- **TEXT SHOWN**
>>>>
Friday, June 29, 2018

Sp. llamar / clamar & Eng. claim: the root CLAM, Part 2

[This entry comes from Chapter 15, "Llamar/clamar & claim: the root CLAM- and related words", of Part II of the open-source textbook Spanish-English Cognates: An Unconventional Introduction to Spanish Linguistics.]



Sp. llamar vs. Eng. to call


As usual, dictionaries differ as to how many meanings or senses they assign to the words llamar and call. According to Spanish dictionaries, llamar has between twelve and fourteen senses, some intransitive, some transitive, and some reflexive. The larger English dictionaries assign anywhere from 20 to 27 senses to call, though some of these are only idiomatic uses, in idiomatic phrases. As for bilingual Spanish-English dictionaries, the Oxford (OSD) has eleven senses for llamar, but the Vox has only six senses. To start our comparison of these two words, let us list the main senses of the verb to call:


Sense (paraphrase)
Example
1
give a name (to name)
We called him Snoopy
2
use a name (to address)
We call him Snoop for short
3
describe (typically with offensive epithets)
She called me stupid
4
telephone
Call me tomorrow
5
consider/regard
I wouldn’t call that a car
6
shout/cry (to attract attention)
They were calling her name
7
summon (ask to come; with to, over, for)
She was calling for her mother
8
visit (rare in NAm Eng.)
<<<<
- **INSTRUCTION**
Return the passage of the Spanish-English cognates text from "Sense (paraphrase)" up to and including "with offensive epithets)". You won't need the records for this.

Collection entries
>>>>
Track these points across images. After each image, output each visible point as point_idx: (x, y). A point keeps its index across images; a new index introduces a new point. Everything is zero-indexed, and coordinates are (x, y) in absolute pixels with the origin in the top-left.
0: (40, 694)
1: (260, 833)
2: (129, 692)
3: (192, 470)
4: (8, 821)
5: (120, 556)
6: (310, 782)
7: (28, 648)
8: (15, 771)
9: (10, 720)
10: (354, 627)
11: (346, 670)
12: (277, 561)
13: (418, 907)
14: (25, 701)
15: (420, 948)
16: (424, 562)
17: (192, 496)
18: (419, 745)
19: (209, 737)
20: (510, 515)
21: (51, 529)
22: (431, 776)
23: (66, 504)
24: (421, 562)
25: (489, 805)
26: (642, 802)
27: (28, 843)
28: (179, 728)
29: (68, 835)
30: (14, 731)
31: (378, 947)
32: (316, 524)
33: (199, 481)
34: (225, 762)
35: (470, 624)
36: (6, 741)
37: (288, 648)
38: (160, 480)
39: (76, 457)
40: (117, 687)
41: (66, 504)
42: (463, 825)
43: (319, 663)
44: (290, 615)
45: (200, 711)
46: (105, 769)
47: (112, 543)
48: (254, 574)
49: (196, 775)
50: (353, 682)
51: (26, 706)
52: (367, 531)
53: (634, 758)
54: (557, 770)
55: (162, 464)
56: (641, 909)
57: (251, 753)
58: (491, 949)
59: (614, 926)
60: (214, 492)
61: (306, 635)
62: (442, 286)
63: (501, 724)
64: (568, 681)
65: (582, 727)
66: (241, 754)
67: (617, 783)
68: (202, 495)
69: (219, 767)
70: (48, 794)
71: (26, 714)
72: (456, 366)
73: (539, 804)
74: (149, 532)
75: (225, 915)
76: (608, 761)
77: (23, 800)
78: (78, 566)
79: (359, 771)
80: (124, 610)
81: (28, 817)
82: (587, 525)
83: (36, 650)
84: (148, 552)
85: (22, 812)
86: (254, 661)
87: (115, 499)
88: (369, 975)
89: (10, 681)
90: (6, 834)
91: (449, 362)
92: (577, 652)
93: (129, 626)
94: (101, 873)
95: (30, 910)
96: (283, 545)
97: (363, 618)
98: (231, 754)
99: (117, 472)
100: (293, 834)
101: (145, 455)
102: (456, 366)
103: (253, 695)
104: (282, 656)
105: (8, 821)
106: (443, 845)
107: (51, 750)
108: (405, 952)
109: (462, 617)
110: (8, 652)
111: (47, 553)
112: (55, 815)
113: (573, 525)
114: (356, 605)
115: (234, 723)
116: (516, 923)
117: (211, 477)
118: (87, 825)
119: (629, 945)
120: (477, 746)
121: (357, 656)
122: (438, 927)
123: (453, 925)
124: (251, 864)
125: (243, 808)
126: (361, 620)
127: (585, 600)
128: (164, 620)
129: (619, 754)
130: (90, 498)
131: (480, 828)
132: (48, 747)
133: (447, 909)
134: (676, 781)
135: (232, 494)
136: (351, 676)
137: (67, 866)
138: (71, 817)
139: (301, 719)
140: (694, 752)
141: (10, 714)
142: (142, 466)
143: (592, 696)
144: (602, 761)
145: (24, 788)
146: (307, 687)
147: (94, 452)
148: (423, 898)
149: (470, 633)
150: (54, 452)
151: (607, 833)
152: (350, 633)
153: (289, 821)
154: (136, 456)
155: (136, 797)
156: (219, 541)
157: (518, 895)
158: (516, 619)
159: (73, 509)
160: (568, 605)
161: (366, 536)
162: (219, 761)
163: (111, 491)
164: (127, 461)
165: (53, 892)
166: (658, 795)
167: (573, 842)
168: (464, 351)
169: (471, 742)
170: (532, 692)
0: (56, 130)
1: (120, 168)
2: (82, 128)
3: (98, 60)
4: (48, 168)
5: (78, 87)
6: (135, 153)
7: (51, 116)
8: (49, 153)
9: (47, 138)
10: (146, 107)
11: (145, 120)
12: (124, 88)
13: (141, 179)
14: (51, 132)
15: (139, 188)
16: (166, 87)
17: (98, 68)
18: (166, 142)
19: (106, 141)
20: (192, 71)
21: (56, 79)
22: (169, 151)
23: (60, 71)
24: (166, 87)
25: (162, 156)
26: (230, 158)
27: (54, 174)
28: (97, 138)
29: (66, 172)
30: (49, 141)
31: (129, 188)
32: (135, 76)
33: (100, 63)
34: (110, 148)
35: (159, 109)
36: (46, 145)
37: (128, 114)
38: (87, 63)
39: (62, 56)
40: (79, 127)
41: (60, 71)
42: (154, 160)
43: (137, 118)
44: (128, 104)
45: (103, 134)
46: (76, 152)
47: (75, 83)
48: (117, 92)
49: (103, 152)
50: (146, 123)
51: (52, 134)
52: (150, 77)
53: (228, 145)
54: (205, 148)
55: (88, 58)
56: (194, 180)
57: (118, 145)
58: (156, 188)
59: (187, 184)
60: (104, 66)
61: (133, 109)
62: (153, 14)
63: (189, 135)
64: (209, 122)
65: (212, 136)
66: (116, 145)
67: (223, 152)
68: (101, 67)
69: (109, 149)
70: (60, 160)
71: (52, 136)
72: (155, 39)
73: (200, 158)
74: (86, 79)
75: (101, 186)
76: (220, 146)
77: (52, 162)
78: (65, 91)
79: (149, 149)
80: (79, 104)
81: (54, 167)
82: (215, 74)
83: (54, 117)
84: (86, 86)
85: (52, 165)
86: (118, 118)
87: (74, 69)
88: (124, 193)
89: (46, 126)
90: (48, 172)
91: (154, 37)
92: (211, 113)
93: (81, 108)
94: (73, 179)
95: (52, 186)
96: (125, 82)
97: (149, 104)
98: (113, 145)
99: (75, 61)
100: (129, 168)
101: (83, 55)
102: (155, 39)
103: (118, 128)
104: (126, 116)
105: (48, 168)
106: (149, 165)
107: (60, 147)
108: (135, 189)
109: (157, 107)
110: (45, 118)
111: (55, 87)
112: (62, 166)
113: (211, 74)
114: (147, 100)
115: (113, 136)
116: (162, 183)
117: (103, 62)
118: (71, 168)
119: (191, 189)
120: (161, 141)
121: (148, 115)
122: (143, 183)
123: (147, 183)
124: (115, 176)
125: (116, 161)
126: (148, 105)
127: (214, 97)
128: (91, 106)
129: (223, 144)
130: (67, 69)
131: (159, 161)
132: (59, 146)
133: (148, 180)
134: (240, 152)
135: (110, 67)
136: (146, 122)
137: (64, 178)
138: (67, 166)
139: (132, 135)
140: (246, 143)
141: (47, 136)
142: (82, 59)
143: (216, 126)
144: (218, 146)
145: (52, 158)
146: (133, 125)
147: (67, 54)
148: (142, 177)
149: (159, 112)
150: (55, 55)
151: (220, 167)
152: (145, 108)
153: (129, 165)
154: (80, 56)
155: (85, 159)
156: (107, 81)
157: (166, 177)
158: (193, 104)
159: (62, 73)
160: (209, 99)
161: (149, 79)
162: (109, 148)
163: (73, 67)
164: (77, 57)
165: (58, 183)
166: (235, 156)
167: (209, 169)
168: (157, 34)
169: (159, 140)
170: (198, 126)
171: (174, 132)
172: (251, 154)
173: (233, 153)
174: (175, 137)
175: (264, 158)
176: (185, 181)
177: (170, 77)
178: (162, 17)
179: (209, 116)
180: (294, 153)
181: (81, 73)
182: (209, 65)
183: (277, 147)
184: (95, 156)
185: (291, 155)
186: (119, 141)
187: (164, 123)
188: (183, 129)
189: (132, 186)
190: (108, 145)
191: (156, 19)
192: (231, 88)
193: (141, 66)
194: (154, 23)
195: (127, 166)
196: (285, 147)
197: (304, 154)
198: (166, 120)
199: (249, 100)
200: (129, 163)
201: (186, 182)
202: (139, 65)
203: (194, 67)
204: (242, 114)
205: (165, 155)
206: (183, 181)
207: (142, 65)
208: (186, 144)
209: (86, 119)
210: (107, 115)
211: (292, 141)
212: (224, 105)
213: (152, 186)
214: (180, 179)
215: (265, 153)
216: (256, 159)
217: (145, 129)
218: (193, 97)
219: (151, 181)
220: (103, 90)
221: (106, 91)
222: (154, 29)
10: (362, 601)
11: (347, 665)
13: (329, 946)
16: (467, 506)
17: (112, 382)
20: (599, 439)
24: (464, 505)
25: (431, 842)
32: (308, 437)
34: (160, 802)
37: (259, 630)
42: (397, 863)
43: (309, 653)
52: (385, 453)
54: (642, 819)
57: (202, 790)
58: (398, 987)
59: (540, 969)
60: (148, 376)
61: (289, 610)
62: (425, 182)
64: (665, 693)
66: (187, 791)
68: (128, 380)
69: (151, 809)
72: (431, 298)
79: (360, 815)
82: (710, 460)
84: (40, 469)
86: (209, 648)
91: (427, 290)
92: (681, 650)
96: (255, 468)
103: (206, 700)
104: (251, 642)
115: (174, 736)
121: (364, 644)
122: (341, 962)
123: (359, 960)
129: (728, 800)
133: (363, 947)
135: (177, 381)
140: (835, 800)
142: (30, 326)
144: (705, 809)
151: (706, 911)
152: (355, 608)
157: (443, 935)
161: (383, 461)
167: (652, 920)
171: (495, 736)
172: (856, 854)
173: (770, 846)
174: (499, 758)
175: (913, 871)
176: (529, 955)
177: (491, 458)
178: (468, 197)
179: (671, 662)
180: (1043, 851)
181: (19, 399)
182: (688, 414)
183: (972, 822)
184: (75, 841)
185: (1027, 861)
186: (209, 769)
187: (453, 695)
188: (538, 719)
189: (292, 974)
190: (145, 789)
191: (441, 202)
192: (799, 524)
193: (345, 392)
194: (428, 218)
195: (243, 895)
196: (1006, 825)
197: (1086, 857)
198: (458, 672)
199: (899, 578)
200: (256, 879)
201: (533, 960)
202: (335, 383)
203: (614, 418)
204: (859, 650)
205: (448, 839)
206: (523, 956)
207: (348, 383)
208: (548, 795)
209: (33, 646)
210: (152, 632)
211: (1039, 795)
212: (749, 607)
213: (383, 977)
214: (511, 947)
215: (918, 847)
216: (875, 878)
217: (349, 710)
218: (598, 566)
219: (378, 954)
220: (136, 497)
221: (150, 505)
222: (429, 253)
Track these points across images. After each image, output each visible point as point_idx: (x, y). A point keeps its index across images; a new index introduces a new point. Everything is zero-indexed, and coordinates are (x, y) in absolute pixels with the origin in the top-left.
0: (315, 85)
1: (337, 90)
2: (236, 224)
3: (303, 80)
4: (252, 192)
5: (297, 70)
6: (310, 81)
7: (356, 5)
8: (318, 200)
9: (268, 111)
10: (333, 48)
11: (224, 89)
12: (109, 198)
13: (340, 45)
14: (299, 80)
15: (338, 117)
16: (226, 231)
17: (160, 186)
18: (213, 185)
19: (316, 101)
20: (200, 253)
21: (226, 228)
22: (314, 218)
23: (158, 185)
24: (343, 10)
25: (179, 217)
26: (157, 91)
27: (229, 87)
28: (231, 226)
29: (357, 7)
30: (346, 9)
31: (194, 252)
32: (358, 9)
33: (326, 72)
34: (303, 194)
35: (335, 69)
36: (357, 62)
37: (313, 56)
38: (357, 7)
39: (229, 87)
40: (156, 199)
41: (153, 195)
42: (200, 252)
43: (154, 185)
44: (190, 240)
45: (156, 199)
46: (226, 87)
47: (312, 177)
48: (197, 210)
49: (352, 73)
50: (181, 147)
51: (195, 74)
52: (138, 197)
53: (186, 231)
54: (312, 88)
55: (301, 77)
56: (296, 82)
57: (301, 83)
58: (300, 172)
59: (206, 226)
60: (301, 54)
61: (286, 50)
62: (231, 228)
<<<<
- **EXERCISE ANSWER**
Sense (paraphrase)
Example
1
give a name (to name)
We called him Snoopy
2
use a name (to address)
We call him Snoop for short
3
describe (typically with offensive epithets)